Elle eut un pâle sourire. "Bah, ce n'est rien. Je me suis énervée.
Heureusement que les enfants dorment. Mais dis-moi où tu vas, la prochaine
fois." Elle fronça à nouveau les sourcils. "Tout de même, qu'est-ce qu'il
a, ce canard? Qu'est-ce que tu lui trouves de si extraordinaire?"

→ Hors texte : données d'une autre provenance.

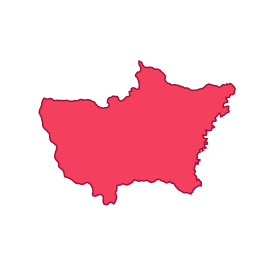 outline of Irituia, Pará, Brazil, rotated 112°
{"feature_id": "56859067B38485499919925", "entity_name": "Irituia", "entity_type": "district", "adm_level": 2, "iso_a3": "BRA", "parent_name": "Brazil", "parent_adm1": "Pará", "projection": "orthographic", "projection_center": [-47.41, -1.836], "detail": "fine", "context": "isolated", "style": "filled", "palette": "rose", "viewbox_px": 256, "rotation_deg": 112, "n_neighbors": 0, "source": "geoboundaries", "source_scale": "gbopen_adm2", "svg_char_len": 5483}
<svg xmlns="http://www.w3.org/2000/svg" viewBox="0 0 256 256"><g transform="rotate(112 128 128)"><path d="M165.7,44.9L164.1,45.1L163.4,44.2L162.2,44.2L160.9,44.2L160.0,43.6L158.9,43.4L157.8,43.1L156.8,42.1L155.6,41.2L154.5,40.4L154.5,38.7L153.2,38.6L152.0,39.4L150.5,40.1L150.2,41.6L149.3,42.7L149.3,44.0L150.5,44.5L148.9,45.6L147.7,46.1L146.8,47.3L146.5,48.6L145.4,49.4L144.1,49.2L142.6,49.4L141.8,51.4L139.4,51.4L137.6,51.7L136.3,51.9L134.8,52.0L134.9,51.0L135.7,50.3L135.0,49.4L133.4,50.2L132.2,50.2L131.5,49.1L130.4,49.6L131.2,51.3L130.8,52.8L129.6,52.6L128.3,53.4L126.7,53.8L124.7,53.5L123.1,52.0L122.4,52.8L121.5,53.5L120.5,52.6L120.1,51.3L118.5,51.3L118.1,49.4L117.2,48.1L116.7,49.4L115.8,50.1L114.5,51.3L114.1,50.1L113.1,48.3L111.6,49.1L111.7,50.3L112.4,51.6L110.8,51.1L109.4,50.5L108.2,50.7L108.7,52.1L109.1,53.5L108.3,54.4L107.8,55.4L106.7,56.1L106.2,55.1L106.0,53.7L105.2,52.6L103.7,52.8L102.9,53.5L101.8,54.4L100.7,55.2L100.6,54.1L100.9,53.0L99.9,51.7L99.3,50.2L98.3,49.8L96.4,50.3L95.8,48.7L94.8,48.1L94.1,49.4L94.2,51.3L92.8,51.7L91.3,52.1L89.8,51.5L89.2,50.3L88.8,49.2L87.6,49.3L86.4,51.0L84.6,50.5L83.2,49.9L81.8,49.6L80.1,49.0L80.4,47.9L81.6,47.1L82.9,46.2L81.9,45.1L80.9,44.6L79.9,43.8L79.0,43.2L77.7,42.7L76.4,41.6L75.7,40.6L74.5,40.6L73.3,42.2L71.3,42.3L70.2,42.7L70.4,43.8L71.7,45.4L73.3,47.2L71.4,48.2L69.8,48.4L68.7,47.9L66.8,45.4L65.7,45.6L64.6,47.4L63.1,48.7L62.5,46.9L61.5,45.6L59.8,45.6L58.4,45.0L57.4,42.8L56.0,42.5L54.5,42.9L53.1,43.1L51.2,43.5L50.3,44.9L48.5,48.6L48.6,50.1L50.2,51.4L50.0,52.9L51.5,53.3L52.0,54.8L52.2,56.2L53.5,56.7L55.9,58.2L56.1,59.6L55.8,61.2L56.0,62.5L56.7,65.5L56.7,67.7L57.1,69.6L58.4,71.0L60.3,72.0L61.6,72.4L63.5,73.8L65.6,76.8L66.9,78.1L68.3,80.9L69.5,83.8L68.9,85.0L68.9,86.3L68.7,88.2L69.6,89.9L69.6,91.0L69.4,92.0L69.5,93.4L69.5,94.7L69.7,96.5L69.7,97.6L70.1,99.5L70.4,101.2L71.4,102.6L71.9,103.7L71.2,106.1L71.5,107.2L71.7,108.3L71.2,109.2L70.8,110.3L69.6,111.9L66.4,112.4L65.2,113.5L64.5,115.0L63.7,116.7L63.2,118.4L62.3,120.0L62.4,121.6L62.3,122.8L63.0,123.9L63.4,125.4L62.9,128.1L63.3,130.2L64.7,132.8L65.1,133.9L65.3,135.8L64.2,137.8L62.9,139.0L61.9,140.4L61.9,142.9L63.7,142.2L64.9,141.6L65.6,140.7L66.4,139.9L67.4,138.6L68.6,138.1L70.1,138.0L71.2,138.1L72.1,138.9L72.7,140.1L73.9,140.4L75.6,140.9L77.2,140.4L77.6,138.7L78.4,137.8L79.4,136.7L80.6,135.6L81.7,135.0L82.9,134.1L83.8,133.6L84.9,133.3L86.4,132.9L88.1,132.8L88.5,133.9L89.0,134.9L88.6,135.9L88.5,137.2L89.0,138.7L90.5,139.7L91.4,139.0L92.5,138.3L92.9,139.5L93.9,140.5L95.5,139.6L97.4,138.3L98.7,139.4L99.1,140.5L99.9,141.2L101.1,141.9L102.2,141.8L103.2,142.6L104.2,143.3L105.2,143.9L105.9,145.2L105.1,147.4L103.7,148.3L102.8,149.7L103.5,151.0L103.9,153.4L104.5,154.3L105.6,154.8L106.4,155.6L106.8,156.7L108.1,157.3L109.2,157.4L111.7,156.9L112.4,155.9L112.8,154.8L113.8,154.0L115.2,153.9L116.1,154.5L116.9,155.2L118.0,156.9L118.7,158.0L119.1,159.2L119.2,160.8L119.3,162.5L119.3,164.1L118.5,165.2L118.0,166.7L117.2,167.9L116.5,168.8L116.7,170.7L116.4,172.6L116.4,173.8L116.7,175.5L117.2,176.5L117.8,177.6L118.6,178.7L118.6,179.9L118.9,181.4L119.5,183.1L120.6,183.9L121.6,185.1L122.3,186.5L122.6,187.7L123.7,189.1L124.8,191.3L125.1,192.5L125.1,194.2L125.4,195.5L126.1,196.7L126.8,197.7L127.0,198.9L127.7,200.2L127.7,201.5L128.8,202.6L128.7,203.9L129.4,205.3L130.1,206.2L130.4,207.3L129.7,208.7L129.6,210.0L129.7,211.2L130.4,212.1L131.5,213.3L131.7,214.9L131.6,216.7L133.3,217.4L136.6,217.3L138.3,216.8L139.9,216.6L142.0,216.5L143.7,216.7L145.6,216.4L147.2,216.0L148.2,214.8L149.5,213.6L150.6,212.1L151.9,211.4L153.3,210.4L154.6,209.4L155.9,208.7L157.1,208.3L158.6,207.2L159.4,206.1L160.4,203.9L160.8,202.5L162.8,198.6L164.5,197.8L168.2,195.7L169.1,194.5L169.5,193.3L169.7,191.8L170.2,190.2L171.2,187.4L172.4,186.8L173.7,186.4L177.7,186.1L179.1,185.9L181.4,185.4L182.7,184.8L183.7,183.8L184.5,182.8L185.1,181.5L185.6,180.2L186.5,179.3L187.6,178.7L189.0,178.2L189.9,177.5L190.3,176.4L190.7,175.0L190.9,174.0L191.7,172.2L192.9,171.1L193.8,170.3L195.9,169.1L196.8,168.5L196.8,167.2L196.5,165.0L196.7,163.7L196.6,162.5L197.1,160.2L197.6,159.0L198.1,157.6L198.4,156.5L198.6,155.4L198.4,154.2L197.9,153.1L197.7,150.4L196.7,148.2L195.0,146.7L193.9,145.9L193.6,144.8L193.8,143.6L194.1,142.2L194.5,141.3L196.2,139.2L197.1,138.2L198.2,137.5L199.4,136.9L200.5,136.4L201.7,136.4L202.9,136.1L203.8,135.0L203.8,133.8L203.3,132.8L202.7,131.9L201.6,130.8L200.7,130.2L200.1,129.1L199.9,127.9L200.0,126.7L200.6,125.6L201.8,124.8L203.6,124.2L205.4,123.6L206.5,122.8L207.3,121.9L207.5,120.7L207.4,119.6L206.7,118.5L205.8,117.9L204.5,117.4L203.4,116.6L203.2,115.5L203.4,114.1L203.7,112.8L202.7,112.4L200.2,112.2L197.5,112.4L196.3,112.7L195.2,113.3L194.3,114.2L193.3,115.1L191.9,115.5L190.3,115.1L187.8,115.8L186.6,116.5L185.2,116.3L184.6,115.3L183.2,113.3L182.2,112.7L181.7,111.7L181.4,110.4L181.4,109.1L181.2,107.8L180.6,106.7L177.6,104.3L176.7,103.7L175.1,103.3L173.6,102.6L173.4,101.4L173.5,99.7L173.3,97.9L172.5,97.0L171.9,95.9L171.3,94.9L171.2,93.4L170.3,92.3L169.6,91.2L169.5,89.8L169.6,88.5L169.9,87.2L169.7,86.1L169.1,85.1L167.5,83.3L166.6,82.8L165.5,82.3L164.6,81.3L164.1,80.1L163.9,78.8L164.4,77.8L164.3,76.4L164.1,75.3L164.3,74.1L164.5,73.0L164.5,71.9L164.0,70.8L162.0,69.1L162.4,67.9L162.8,66.5L162.2,65.6L162.4,64.4L163.2,63.6L163.9,62.6L165.1,60.3L165.6,59.3L166.2,58.0L166.6,55.1L166.9,53.5L167.0,52.0L166.7,50.9L165.8,48.8L165.7,47.7L165.8,46.6L165.7,44.9ZM120.1,51.3L121.5,50.5L120.3,49.7L120.1,51.3Z" fill="#f43f5e" stroke="#9f1239" stroke-width="1.5"/></g></svg>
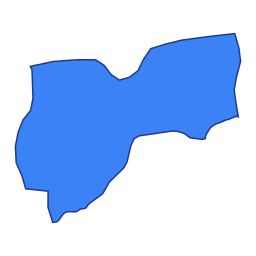 SVG path tracing the border of Tekirdag
{"feature_id": "TUR-2242", "entity_name": "Tekirdag", "entity_type": "Province", "adm_level": 1, "iso_a3": "TUR", "parent_name": "Turkey", "parent_adm1": "", "projection": "albers", "projection_center": [27.493, 41.027], "detail": "fine", "context": "isolated", "style": "filled", "palette": "blue", "viewbox_px": 256, "rotation_deg": 0, "n_neighbors": 0, "source": "natural_earth", "source_scale": "10m", "svg_char_len": 947}
<svg xmlns="http://www.w3.org/2000/svg" viewBox="0 0 256 256"><path d="M238.3,116.9L236.8,116.1L229.6,118.9L228.4,119.6L226.9,119.6L218.5,123.2L216.3,123.8L213.7,125.2L211.3,127.0L209.6,128.7L206.3,134.3L205.3,136.9L205.5,138.5L202.8,139.4L190.4,137.9L188.1,136.4L186.0,134.6L183.5,133.1L177.5,131.4L171.6,131.1L139.0,135.9L134.2,138.7L130.9,145.5L127.1,161.7L123.8,167.9L109.3,182.1L102.7,193.7L88.9,203.9L88.1,204.9L86.4,207.3L85.7,208.0L84.1,208.6L80.4,209.1L76.1,211.8L68.9,211.7L65.7,212.1L63.1,214.2L58.6,220.5L56.8,221.8L52.7,222.4L48.0,207.2L48.1,191.2L25.7,188.8L21.9,175.6L16.2,162.8L15.4,146.3L18.2,132.1L23.0,120.0L30.6,110.3L33.0,98.3L32.0,70.0L30.3,66.4L53.2,61.5L78.0,59.7L95.7,59.8L104.2,65.4L111.0,74.5L119.4,80.1L129.1,77.4L138.0,70.7L143.5,59.4L150.7,48.7L165.5,44.1L181.9,40.1L208.2,36.6L234.8,33.6L238.9,48.0L240.6,61.3L236.2,78.0L234.2,90.2L236.4,105.7L238.3,116.9Z" fill="#3b82f6" stroke="#1e3a8a" stroke-width="1.5"/></svg>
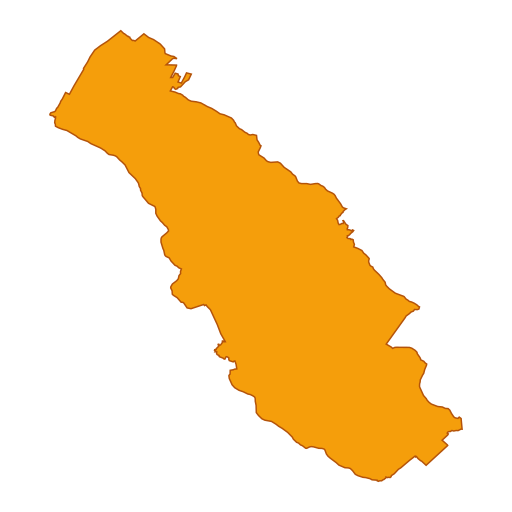 Dragotesti, Gorj, Romania (Natural Earth projection)
{"feature_id": "2599482B98369166749255", "entity_name": "Dragotesti", "entity_type": "district", "adm_level": 2, "iso_a3": "ROU", "parent_name": "Romania", "parent_adm1": "Gorj", "projection": "natural_earth1", "projection_center": [23.147, 44.809], "detail": "fine", "context": "isolated", "style": "filled", "palette": "amber", "viewbox_px": 512, "rotation_deg": 0, "n_neighbors": 0, "source": "geoboundaries", "source_scale": "gbopen_adm2", "svg_char_len": 6026}
<svg xmlns="http://www.w3.org/2000/svg" viewBox="0 0 512 512"><path d="M461.1,418.5L459.2,417.1L458.0,418.4L455.7,418.0L454.5,417.5L453.6,416.6L451.5,413.5L449.8,410.2L448.1,408.6L445.2,408.4L442.4,407.0L437.7,406.5L431.4,404.1L429.1,402.4L427.1,400.2L426.3,398.7L423.5,395.5L419.8,387.4L419.5,386.4L419.6,383.8L420.1,382.0L420.3,379.8L422.7,374.9L423.7,373.4L424.7,369.5L426.5,365.2L426.7,364.0L425.2,363.0L423.8,361.3L420.7,359.8L420.4,358.4L419.7,357.2L417.2,353.6L417.0,352.3L415.2,350.4L411.8,348.2L409.3,347.4L396.5,347.3L394.8,347.4L392.7,348.4L391.3,347.1L386.2,344.1L405.2,317.6L406.1,316.0L409.4,313.6L411.1,312.0L413.4,311.1L414.5,309.5L417.4,309.6L418.9,309.0L419.5,306.9L418.5,306.4L416.9,304.9L414.2,303.2L411.6,302.0L409.3,301.4L408.2,300.4L406.0,299.0L404.2,296.7L403.6,296.3L395.3,293.2L389.3,288.8L386.7,286.2L385.7,284.9L385.1,282.2L382.7,279.2L381.8,277.7L379.0,274.5L374.4,270.1L373.4,268.8L372.8,267.1L370.7,266.0L369.9,265.2L368.7,262.1L368.7,260.6L369.2,258.8L369.0,258.3L365.8,254.8L363.7,253.2L361.9,250.5L357.8,248.4L353.7,246.9L354.4,244.4L353.5,242.2L353.2,239.8L351.8,239.1L350.9,239.6L350.2,238.6L348.0,238.5L346.9,237.6L347.5,236.6L347.4,235.7L348.4,235.6L350.0,234.4L350.2,233.8L352.8,231.7L353.6,230.5L353.3,230.4L353.0,230.7L352.8,230.0L352.4,229.9L352.2,230.7L351.4,230.9L350.2,230.1L348.7,229.7L347.3,229.7L347.2,228.5L347.7,227.6L347.9,225.6L345.9,224.2L343.5,220.6L343.0,220.7L343.7,222.2L343.2,223.5L342.1,223.4L340.0,224.5L339.0,224.6L338.1,222.9L337.6,220.3L336.5,218.7L338.4,217.2L339.3,215.9L340.3,215.6L340.5,214.8L342.0,213.0L343.0,212.4L343.1,211.5L344.9,209.7L346.3,208.8L343.4,207.8L342.3,206.9L340.6,203.8L336.3,198.0L335.3,195.9L334.2,194.4L332.5,193.2L327.5,190.9L325.6,189.2L324.5,187.5L322.8,186.2L321.0,185.5L318.8,183.9L317.7,183.5L315.3,183.6L310.5,184.4L306.7,183.6L301.5,183.6L299.0,183.0L297.4,181.1L295.7,176.8L295.0,175.9L292.5,174.1L290.8,171.9L284.2,167.4L280.4,163.2L277.7,161.9L270.7,162.4L267.8,161.6L266.4,160.7L264.0,158.0L259.0,154.9L258.5,153.8L258.2,152.0L260.3,147.7L261.0,145.8L260.1,145.2L258.7,142.4L257.0,139.8L256.5,135.4L252.8,134.5L250.3,135.0L248.4,134.5L247.3,133.4L244.8,132.2L241.6,129.6L239.5,128.7L236.5,125.9L235.2,122.8L234.4,122.0L233.6,120.3L231.4,118.0L224.1,114.8L220.0,113.8L216.3,111.2L211.7,108.4L207.4,106.6L200.8,102.9L196.2,101.8L191.2,101.2L188.3,99.9L185.5,97.4L183.5,96.2L182.7,95.2L180.3,93.8L178.4,93.5L175.1,92.1L170.3,90.9L172.6,86.8L173.2,86.9L174.2,87.7L174.4,88.5L175.7,89.3L177.7,88.5L177.9,87.6L178.2,87.3L180.5,86.9L185.3,81.7L188.6,79.8L191.3,74.1L186.5,72.9L184.8,76.6L181.3,83.1L178.0,82.0L180.3,76.6L178.4,75.7L178.0,74.0L175.2,73.2L172.7,77.5L170.7,77.5L174.0,71.1L176.5,65.7L176.5,65.1L166.1,64.8L172.5,58.8L173.8,58.3L176.4,58.6L176.5,58.3L173.9,56.5L171.0,56.0L165.3,53.6L164.9,52.6L164.6,48.9L160.3,44.1L153.6,39.6L148.7,37.5L143.9,33.8L135.2,41.0L133.6,40.4L132.4,40.5L130.2,38.4L129.8,37.2L129.0,37.0L128.5,36.4L127.9,36.5L124.4,33.7L123.8,33.6L120.8,30.7L107.5,41.2L100.5,45.7L94.7,50.1L90.1,56.9L87.7,61.8L83.5,68.4L83.7,69.4L74.0,85.8L69.4,94.3L65.6,92.5L62.2,99.2L60.7,101.3L60.2,102.9L57.6,107.5L56.7,108.2L55.5,110.8L54.7,111.6L50.8,112.8L50.1,113.8L49.9,114.6L50.2,115.2L53.2,115.9L54.3,117.2L55.1,116.6L55.7,117.0L55.3,117.8L55.5,118.4L54.9,120.5L54.7,122.8L55.3,124.1L55.5,126.2L58.3,127.7L62.5,129.3L66.9,130.5L75.9,135.8L77.8,137.4L80.3,138.9L87.8,141.5L90.8,143.6L100.4,147.9L105.0,150.8L107.4,153.3L109.0,154.5L113.3,155.2L115.4,155.9L116.8,156.8L119.6,159.9L122.2,162.1L125.1,165.0L129.0,172.6L135.3,178.6L138.2,182.7L138.6,183.7L139.3,186.6L140.5,188.5L140.6,190.3L142.0,193.0L142.3,195.7L143.1,196.9L148.5,203.3L154.5,206.3L155.1,206.9L155.8,209.3L155.8,213.3L157.1,216.1L160.5,220.9L162.4,222.6L164.6,225.2L166.8,226.8L168.3,229.5L168.5,231.0L166.6,233.0L162.0,236.8L161.3,237.9L161.0,239.2L161.0,242.1L162.9,248.4L163.8,250.4L164.7,254.7L165.2,255.6L166.0,256.4L169.2,257.9L171.0,261.0L175.0,265.3L177.0,266.1L178.8,267.8L181.4,268.9L180.5,271.5L180.6,273.6L179.0,275.6L178.3,278.8L176.6,280.8L172.4,284.0L170.9,286.6L170.7,287.9L172.1,290.8L172.3,294.2L173.4,295.3L177.2,297.7L181.1,302.2L183.0,302.4L183.7,302.9L187.1,307.9L191.0,308.7L203.7,304.5L204.5,305.6L206.0,304.9L207.3,306.6L210.4,309.7L217.3,324.6L220.8,333.8L225.3,341.7L223.9,341.8L223.5,341.7L223.1,341.0L222.4,341.0L222.3,342.6L220.6,344.9L219.4,345.3L218.8,344.2L218.2,344.3L218.1,344.7L218.7,345.8L218.7,346.2L216.3,348.6L216.2,349.3L214.7,349.7L214.5,350.4L215.5,350.9L215.0,351.8L216.7,351.8L216.6,353.8L217.3,354.7L219.1,355.5L219.1,356.3L219.4,356.7L223.0,358.1L224.2,359.1L225.0,359.0L225.8,357.1L226.4,356.7L227.4,356.9L228.8,357.9L228.8,359.4L229.3,360.6L233.2,361.9L233.9,361.2L234.9,361.0L236.1,364.4L236.8,368.9L234.4,369.2L233.5,369.7L230.2,370.3L230.1,374.0L229.1,375.2L228.9,375.7L229.3,378.6L232.1,384.8L234.7,387.7L239.0,390.3L243.1,391.7L247.8,394.0L250.2,394.5L252.5,395.6L254.6,397.0L255.2,398.4L255.3,401.4L256.1,405.4L256.3,412.6L258.5,415.5L261.9,418.8L264.9,420.2L271.5,421.4L276.0,424.2L278.7,426.3L282.1,428.3L287.7,432.4L292.3,437.1L293.4,439.2L296.6,442.3L298.5,443.0L300.5,444.9L302.4,445.7L305.6,448.2L306.7,448.3L309.6,446.9L311.3,446.6L313.3,446.8L318.8,448.3L321.9,448.4L323.7,448.9L324.5,449.4L325.0,450.2L326.4,454.0L328.0,456.2L330.3,458.2L336.2,462.6L338.9,465.1L344.9,467.7L348.4,467.9L350.3,468.5L352.6,470.7L355.3,474.3L358.0,475.7L362.9,477.3L365.8,477.6L370.1,478.7L372.0,479.8L377.0,480.2L377.3,480.3L377.3,480.9L378.7,481.3L379.4,480.8L381.7,480.8L382.6,480.0L384.1,479.4L384.6,478.7L385.3,478.5L386.0,477.7L386.0,477.1L387.5,477.6L388.3,477.3L390.1,477.5L391.1,476.7L391.2,476.0L391.5,475.5L394.3,473.7L398.4,469.3L400.8,467.8L409.6,460.3L415.1,456.1L415.7,457.0L416.4,456.5L418.1,458.6L420.6,460.7L421.6,461.1L426.1,465.3L447.7,445.5L447.4,444.9L442.1,440.2L447.7,435.0L448.3,433.9L447.2,433.2L447.6,432.3L448.8,431.6L450.4,431.5L451.9,430.5L453.7,431.0L456.2,430.5L458.1,430.6L461.0,429.1L462.1,429.2L461.1,418.5Z" fill="#f59e0b" stroke="#b45309" stroke-width="1.5"/></svg>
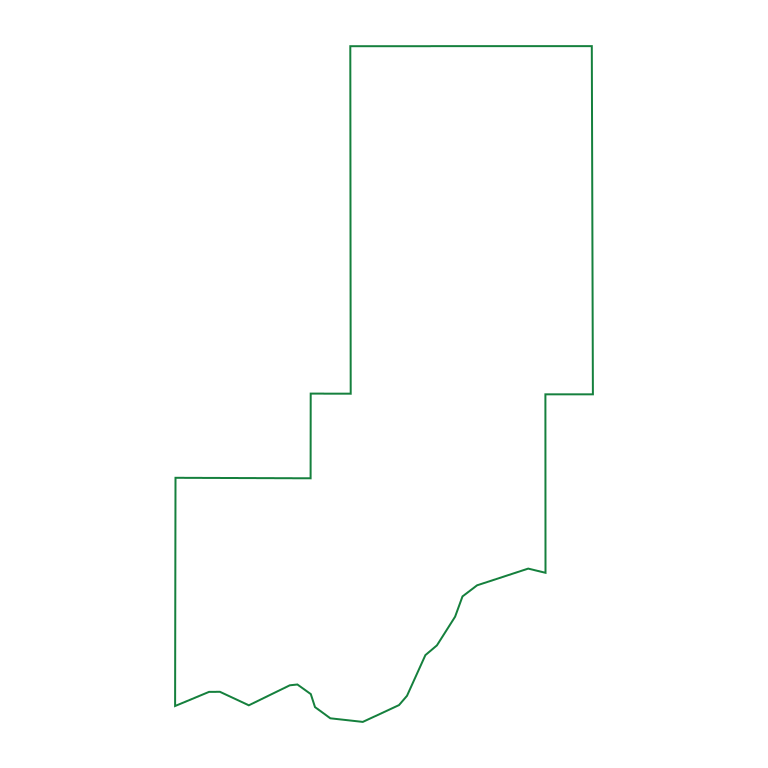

Arthur ne put répondre que d'un énergique "Euh..." alors que Molly
levait le canard à la hauteur de ses yeux, tout près de son visage. "Non,
vraiment... quelconque..." murmura-t-elle, d'un ton de plaisanterie
maintenant. "Oh, si, il y a quelque chose qui pourrait t'intéresser,
ici."
"Où ça?" demanda Arthur avec une grande curiosité, approchant son
visage du point en question pour le regarder. Molly, à ce moment, écarta
fourbement le canard en plastique et embrassa Arthur, en signe de
paix.
"Je crois que je commence en effet à comprendre l'intérêt." dit-elle
avec un sourire plein de malice. "C'est pour que les maris se souviennent
plus souvent d'embrasser leurs femmes."
"Je ne pense pas que ce soit comme ça que l'utilisent les Moldus." fit
remarquer Arthur inébranlablement franc.
"Eh bien ils ont tort." répondit Molly fermement. "Aucun sens de ce qui
est bon et important dans la vie.
Arthur sourit. Elle n'avait pas tout à fait tort.